Requirement: In the fishing thread below, rewrite the paragraph that begins "How about when striper fishing with lures on a bridge?" as a short bulleted list that keeps its main points.

Passage shown:
--- START ---

How about when striper fishing with lures on a bridge? The ideal way to fish it would be to hit the shadow lines and use them to your advantage. With a full moon, isn't there more light, thus reducing the visible "line"? Haven't really paid attention to the moon when drowning bait, but when lure fishing and using lights, I would think a full moon is bad . . . all IMHO of course


----------



## hengstthomas (Mar 11, 2006)

fingersandclaws said:


> How about when striper fishing with lures on a bridge? The ideal way to fish it would be to hit the shadow lines and use them to your advantage. With a full moon, isn't there more light, thus reducing the visible "line"? Haven't really paid attention to the moon when drowning bait, but when lure fishing and using lights, I would think a full moon is bad . . . all IMHO of course


Ok what about it ? The fish are still there right? YES . Its a matter of figuring them out is all and time is the key ... Nothing more nothing less.

--- END ---

Data supplied:

--- START ---

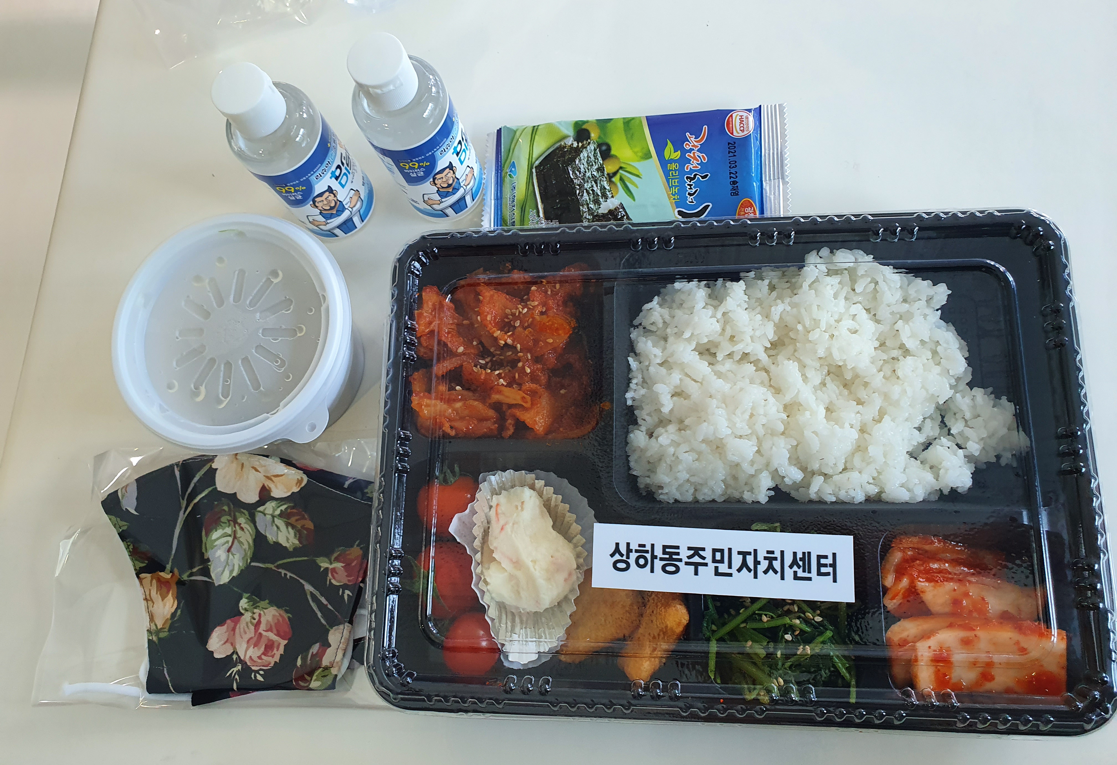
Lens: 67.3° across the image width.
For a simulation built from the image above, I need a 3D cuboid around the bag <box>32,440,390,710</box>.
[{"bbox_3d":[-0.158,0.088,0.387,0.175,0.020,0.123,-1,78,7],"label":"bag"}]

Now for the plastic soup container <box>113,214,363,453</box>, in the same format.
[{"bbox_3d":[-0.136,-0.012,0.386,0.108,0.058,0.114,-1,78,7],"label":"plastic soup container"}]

--- END ---

Task answer:
- The best way to fish for stripers with lures on a bridge is to work the shadow lines.
- A full moon adds light, which may make the shadow line less visible.
- The moon hasn't been a concern when fishing with bait.
- When fishing lures under lights, a full moon is probably bad, in the writer's humble opinion.